Auch mit Blick auf Tätigkeiten der Schwester sei kein Weisungsrecht erkennbar: Beide hätten die „Ordnung des Apothekenbetriebes“ gemeinsam vorgegeben, so dass es „kein Über- und Unterordnungsverhältnis“ gegeben habe. Vielmehr hätten die Geschwister sich die Leitung der Apotheke je nach den persönlichen Stärken aufgeteilt. „Dies spricht für ein gleichrangiges und gleichberechtigtes Zusammenarbeiten in der Führung des Apothekenbetriebes“, so die Richter. Die Apothekerin habe Verantwortung für Aufgabenbereiche übernommen, die typischerweise dem Inhaber eines Apothekenbetriebes zukommen und einer selbständigen Tätigkeit entsprechen.
Auch das Darlehen spreche angesichts des Umfangs für ein erheblich gesteigertes Interesse der Apothekerin am Fortbestand und wirtschaftlichen Erfolg des Apothekenbetriebes, das über das Interesse eines Arbeitnehmers am Fortbestand seines Arbeitsplatzes hinausgehe. Der Kredit habe ihr zwar in rechtlicher Hinsicht keine unternehmerische Position eingeräumt, ihr aber faktisch eine „erhebliche Einflussnahme“ ermöglicht. Die Gründung einer gemeinsamen Personengesellschaft sei zwar möglich, aber nicht Voraussetzung für eine selbständige Tätigkeit in einem Apothekenbetrieb, so die Richter.
Seit Jahren wird darüber gestritten, unter welchen Umständen Familienangehörige von der Sozialversicherungspflicht befreit sind. Vor zwei Jahren hatte das Bundessozialgericht (BSG) die Freiräume erheblich eingeschränkt: Familienmitglieder seien nämlich nur solange nicht weisungsgebunden, solange das Einvernehmen gewahrt bleibe. „Im Falle eines familiären Zerwürfnisses zwischen den Beteiligten käme jedoch allein die den einzelnen Familienmitgliedern zustehende Rechtsmacht zum Tragen, sodass auch nach den gelebten tatsächlichen Verhältnissen eine Weisungsunterworfenheit bestünde“, so die Richter damals. Eine solche „Schönwetter-Selbstständigkeit“ sei mit Blick auf das Erfordernis der Vorhersehbarkeit sozialversicherungs- und beitragsrechtlicher Tatbestände schwerlich hinnehmbar.

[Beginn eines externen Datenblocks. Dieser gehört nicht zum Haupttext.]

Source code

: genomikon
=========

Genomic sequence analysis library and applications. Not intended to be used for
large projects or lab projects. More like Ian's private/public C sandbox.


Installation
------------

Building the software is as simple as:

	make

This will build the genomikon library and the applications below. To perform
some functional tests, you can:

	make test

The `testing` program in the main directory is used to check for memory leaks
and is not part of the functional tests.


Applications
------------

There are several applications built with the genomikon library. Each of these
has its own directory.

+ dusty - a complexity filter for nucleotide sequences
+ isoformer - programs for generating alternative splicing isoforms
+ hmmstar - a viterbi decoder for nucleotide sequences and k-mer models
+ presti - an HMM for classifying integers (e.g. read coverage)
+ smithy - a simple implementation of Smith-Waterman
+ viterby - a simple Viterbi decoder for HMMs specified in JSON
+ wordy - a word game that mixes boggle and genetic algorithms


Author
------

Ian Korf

Grundsätzlich setzt eine abhängige Beschäftigung eine Eingliederung in den Betrieb und ein umfassendes Weisungsrecht des Arbeitgebers voraus, das unter anderem Zeit, Dauer, Ort und Art der Arbeitsausführung erfasst. Demgegenüber ist die selbständige Tätigkeit durch das eigene Unternehmerrisiko, das Vorhandensein einer eigenen Betriebsstätte, die Verfügungsmöglichkeit über die eigene Arbeitskraft und die im Wesentlichen frei gestaltete Tätigkeit und Arbeitszeit gekennzeichnet. Maßgeblich ist die zwischen den Beteiligten praktizierte Rechtsbeziehung und die praktizierte Beziehung so, wie sie rechtlich zulässig ist.
* Anmerkung der Redaktion: In einer früheren Version war das Urteil dem Landessozialgericht Nordrhein-Westfalen zugeschrieben worden. Dort ist das Verfahren aber noch anhängig. Das Urteil kommt vom Sozialgericht Duisburg. Wir bitten, diesen Fehler zu entschuldigen.